The Bengal BJP chief hinted that the women and children at Shaheen Bagh were getting "an incentive" to keep the protest going.

Dilip Ghosh alleged that protesters at Shaheen Bagh were being paid Rs 500 every day.


Bengal BJP chief Dilip Ghosh on Tuesday kicked up yet another controversy by questioning why nobody was dying at the Shaheen Bagh protest against the Citizenship Amendment Act when Chief Minister Mamata Banerjee has claimed that 100 people lost their lives waiting in line to withdraw money from banks during the demonetisation initiative over three years ago.

"What surprises me is that people were dying after standing in line for two to three hours. But now women and children are sitting in temperatures as low as 4-5 degrees Celsius but nobody is dying! What nectar did they have? I am astonished! What is their incentive (for protesting)?" he said at an event organised by the Kolkata Press Club.

Mr Ghosh hinted at a possible motive behind the protests, saying, "I find it very interesting. People are very excited about Shaheen Bagh because women and children are protesting there day and night. Some say they are getting 500 rupees every day. This may or may not be the case. But the truth about the Popular Front of India has come out. The truth about Shaheen Bagh will also emerge. We will make sure it does."

The Uttar Pradesh police has alleged that the Popular Front of India, a Delhi-based group with a strong base in Kerala and Karnataka, was behind the violence in the state last month. 

The demonstration at Shaheen Bagh, which has been going on for over a month now, has become the face of protests against the Citizenship Amendment Act, National Register of Citizens and the National Population Register. It has also inspired similar protests in other parts of the country, including Kolkata, Mumbai and Uttar Pradesh's Prayagraj, over the last few weeks.

The country has witnessed protests since December last year, when the government enacted the controversial law that makes it easier for non-Muslims migrants from Pakistan, Afghanistan and Bangladesh to become Indian citizens. However, critics say that the law is against the secular principles of the country and is likely to pose a threat to the country's Muslim community when enacted alongside the National Register of Citizens.

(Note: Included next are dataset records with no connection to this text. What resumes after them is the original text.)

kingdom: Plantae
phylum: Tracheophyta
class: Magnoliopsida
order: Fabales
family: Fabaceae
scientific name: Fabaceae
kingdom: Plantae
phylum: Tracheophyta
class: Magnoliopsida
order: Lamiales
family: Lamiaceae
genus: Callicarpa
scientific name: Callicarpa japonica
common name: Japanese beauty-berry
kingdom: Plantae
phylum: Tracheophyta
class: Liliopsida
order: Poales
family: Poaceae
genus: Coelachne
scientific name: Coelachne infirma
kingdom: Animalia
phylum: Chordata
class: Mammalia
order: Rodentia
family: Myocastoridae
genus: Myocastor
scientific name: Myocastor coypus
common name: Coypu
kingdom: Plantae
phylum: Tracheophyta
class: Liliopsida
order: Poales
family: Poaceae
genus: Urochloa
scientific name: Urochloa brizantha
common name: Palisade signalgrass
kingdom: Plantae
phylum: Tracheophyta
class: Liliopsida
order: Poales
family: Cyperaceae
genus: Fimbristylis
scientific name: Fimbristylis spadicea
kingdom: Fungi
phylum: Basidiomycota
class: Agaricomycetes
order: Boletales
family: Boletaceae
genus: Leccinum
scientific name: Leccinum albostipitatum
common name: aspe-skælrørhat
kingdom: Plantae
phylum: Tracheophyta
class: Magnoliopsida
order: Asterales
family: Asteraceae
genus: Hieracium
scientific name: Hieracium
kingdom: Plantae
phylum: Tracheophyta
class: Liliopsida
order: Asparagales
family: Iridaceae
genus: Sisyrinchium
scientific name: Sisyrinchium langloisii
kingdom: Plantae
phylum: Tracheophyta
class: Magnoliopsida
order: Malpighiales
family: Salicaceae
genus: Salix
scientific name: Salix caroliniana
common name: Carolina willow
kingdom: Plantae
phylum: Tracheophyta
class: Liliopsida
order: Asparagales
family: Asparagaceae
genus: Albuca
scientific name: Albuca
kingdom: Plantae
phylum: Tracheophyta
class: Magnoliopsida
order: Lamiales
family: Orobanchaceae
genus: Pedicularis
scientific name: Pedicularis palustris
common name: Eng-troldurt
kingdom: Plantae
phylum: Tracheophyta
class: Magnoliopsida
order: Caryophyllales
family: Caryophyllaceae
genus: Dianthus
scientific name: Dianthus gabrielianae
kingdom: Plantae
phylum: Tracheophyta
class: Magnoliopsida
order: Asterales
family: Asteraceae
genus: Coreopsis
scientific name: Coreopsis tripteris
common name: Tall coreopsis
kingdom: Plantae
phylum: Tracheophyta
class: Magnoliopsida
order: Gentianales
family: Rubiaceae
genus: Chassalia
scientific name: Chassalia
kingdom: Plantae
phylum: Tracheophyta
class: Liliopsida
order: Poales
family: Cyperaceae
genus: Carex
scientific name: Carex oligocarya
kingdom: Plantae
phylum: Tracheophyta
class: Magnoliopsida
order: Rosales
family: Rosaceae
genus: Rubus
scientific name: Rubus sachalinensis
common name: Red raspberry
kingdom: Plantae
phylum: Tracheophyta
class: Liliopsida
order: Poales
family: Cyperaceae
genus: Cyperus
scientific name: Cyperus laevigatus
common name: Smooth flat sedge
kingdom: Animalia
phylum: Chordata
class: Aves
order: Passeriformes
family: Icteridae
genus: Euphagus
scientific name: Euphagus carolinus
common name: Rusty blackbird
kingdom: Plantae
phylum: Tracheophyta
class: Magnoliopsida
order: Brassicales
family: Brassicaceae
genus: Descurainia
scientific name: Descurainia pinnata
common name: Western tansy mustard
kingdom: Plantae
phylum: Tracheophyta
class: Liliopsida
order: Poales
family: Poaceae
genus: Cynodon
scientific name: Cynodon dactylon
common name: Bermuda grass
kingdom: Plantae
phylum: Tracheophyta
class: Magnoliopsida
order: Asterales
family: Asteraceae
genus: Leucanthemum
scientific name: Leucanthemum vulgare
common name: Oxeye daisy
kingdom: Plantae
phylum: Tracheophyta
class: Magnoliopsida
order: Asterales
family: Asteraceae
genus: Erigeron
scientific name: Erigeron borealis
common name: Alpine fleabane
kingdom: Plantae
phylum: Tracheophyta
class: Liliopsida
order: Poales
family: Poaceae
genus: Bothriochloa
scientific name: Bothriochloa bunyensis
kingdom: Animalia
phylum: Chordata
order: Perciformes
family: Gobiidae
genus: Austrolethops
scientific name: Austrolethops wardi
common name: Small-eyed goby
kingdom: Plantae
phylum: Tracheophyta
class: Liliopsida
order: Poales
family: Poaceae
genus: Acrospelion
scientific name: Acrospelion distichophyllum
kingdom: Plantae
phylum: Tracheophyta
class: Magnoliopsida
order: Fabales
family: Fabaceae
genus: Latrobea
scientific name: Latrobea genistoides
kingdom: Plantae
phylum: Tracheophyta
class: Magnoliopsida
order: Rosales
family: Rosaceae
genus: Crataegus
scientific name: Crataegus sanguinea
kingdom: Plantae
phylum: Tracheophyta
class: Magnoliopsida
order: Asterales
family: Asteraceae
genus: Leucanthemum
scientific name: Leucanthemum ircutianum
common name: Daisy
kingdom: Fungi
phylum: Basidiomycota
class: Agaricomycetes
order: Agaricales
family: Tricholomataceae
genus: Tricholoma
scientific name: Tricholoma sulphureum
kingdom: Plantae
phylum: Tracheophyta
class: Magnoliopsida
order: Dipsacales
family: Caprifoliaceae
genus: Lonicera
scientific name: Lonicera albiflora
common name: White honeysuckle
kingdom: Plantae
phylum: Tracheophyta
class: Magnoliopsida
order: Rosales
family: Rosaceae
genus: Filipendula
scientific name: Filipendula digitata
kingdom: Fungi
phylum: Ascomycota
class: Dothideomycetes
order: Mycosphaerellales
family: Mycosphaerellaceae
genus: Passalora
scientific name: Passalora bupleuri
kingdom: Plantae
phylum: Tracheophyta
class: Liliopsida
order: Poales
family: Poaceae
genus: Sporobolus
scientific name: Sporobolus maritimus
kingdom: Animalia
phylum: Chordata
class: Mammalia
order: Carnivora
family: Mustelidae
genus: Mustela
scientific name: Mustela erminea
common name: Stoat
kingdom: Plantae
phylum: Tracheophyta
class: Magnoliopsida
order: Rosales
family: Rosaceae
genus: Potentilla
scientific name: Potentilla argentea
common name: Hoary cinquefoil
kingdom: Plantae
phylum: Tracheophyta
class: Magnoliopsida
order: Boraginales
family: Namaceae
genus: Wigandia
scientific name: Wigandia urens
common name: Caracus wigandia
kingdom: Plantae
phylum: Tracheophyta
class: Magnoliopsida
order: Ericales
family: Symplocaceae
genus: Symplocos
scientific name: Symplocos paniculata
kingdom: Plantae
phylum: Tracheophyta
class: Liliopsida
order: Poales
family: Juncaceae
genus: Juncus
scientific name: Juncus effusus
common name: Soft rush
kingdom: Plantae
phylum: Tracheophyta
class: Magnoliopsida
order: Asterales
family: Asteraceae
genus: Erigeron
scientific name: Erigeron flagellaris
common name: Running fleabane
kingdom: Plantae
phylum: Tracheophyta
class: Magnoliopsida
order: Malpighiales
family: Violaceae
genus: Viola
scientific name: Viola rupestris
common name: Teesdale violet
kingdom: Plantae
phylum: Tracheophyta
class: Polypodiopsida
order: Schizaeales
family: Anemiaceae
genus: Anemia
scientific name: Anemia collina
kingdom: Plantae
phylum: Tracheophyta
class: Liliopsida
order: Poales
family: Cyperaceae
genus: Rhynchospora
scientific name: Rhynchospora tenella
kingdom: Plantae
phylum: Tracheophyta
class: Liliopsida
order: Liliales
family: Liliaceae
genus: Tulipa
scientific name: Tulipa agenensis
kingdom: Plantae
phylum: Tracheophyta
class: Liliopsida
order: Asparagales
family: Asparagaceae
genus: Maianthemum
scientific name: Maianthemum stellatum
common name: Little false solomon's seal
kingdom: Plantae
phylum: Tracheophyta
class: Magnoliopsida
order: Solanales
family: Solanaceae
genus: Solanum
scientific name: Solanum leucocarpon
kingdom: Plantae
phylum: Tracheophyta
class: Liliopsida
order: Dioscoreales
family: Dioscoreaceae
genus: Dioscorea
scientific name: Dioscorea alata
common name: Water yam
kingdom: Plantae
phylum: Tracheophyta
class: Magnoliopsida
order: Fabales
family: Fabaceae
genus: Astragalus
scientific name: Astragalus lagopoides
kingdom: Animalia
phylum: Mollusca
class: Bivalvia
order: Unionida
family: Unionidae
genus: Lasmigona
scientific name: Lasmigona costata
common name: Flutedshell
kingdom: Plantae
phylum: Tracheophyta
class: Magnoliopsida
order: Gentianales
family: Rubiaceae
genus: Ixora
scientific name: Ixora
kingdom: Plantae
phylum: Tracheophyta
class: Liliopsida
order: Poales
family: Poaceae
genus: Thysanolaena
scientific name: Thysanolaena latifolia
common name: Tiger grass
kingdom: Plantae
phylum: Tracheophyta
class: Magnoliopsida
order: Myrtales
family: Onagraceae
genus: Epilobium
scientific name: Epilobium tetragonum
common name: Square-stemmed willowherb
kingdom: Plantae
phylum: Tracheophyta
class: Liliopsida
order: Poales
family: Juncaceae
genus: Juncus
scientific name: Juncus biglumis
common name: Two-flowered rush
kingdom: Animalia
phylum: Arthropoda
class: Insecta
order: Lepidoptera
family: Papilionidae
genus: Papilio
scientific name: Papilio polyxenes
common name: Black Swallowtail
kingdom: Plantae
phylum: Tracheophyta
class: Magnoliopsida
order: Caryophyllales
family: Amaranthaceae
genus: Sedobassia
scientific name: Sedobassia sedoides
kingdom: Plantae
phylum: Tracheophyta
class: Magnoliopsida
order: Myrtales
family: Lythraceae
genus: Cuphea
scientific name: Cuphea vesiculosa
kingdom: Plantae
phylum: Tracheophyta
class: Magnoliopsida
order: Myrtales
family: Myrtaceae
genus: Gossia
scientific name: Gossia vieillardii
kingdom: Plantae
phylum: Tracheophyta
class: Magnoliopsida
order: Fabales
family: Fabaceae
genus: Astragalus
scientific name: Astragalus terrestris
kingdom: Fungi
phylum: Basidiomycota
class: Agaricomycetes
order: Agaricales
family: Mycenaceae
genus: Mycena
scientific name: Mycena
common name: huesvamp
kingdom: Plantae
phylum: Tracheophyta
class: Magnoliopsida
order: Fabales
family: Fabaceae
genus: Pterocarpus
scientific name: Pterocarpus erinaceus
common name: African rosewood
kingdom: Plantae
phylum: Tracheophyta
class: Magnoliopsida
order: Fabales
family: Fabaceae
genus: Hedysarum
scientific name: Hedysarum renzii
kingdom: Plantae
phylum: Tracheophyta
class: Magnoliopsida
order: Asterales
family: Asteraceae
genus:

This is not the first time Dilip Ghosh has targeted those protesting the Citizenship Amendment Act. Over a week ago, he said that "parasites" who claim they won't furnish documents in keeping with the law will soon have to shy away from showing their very faces in public. On January 12, he praised BJP-ruled states like Uttar Pradesh, Assam and Karnataka for shooting down those who destroyed public property like "dogs" while denouncing Chief Minister Mamata Banerjee for not doing the same in Bengal.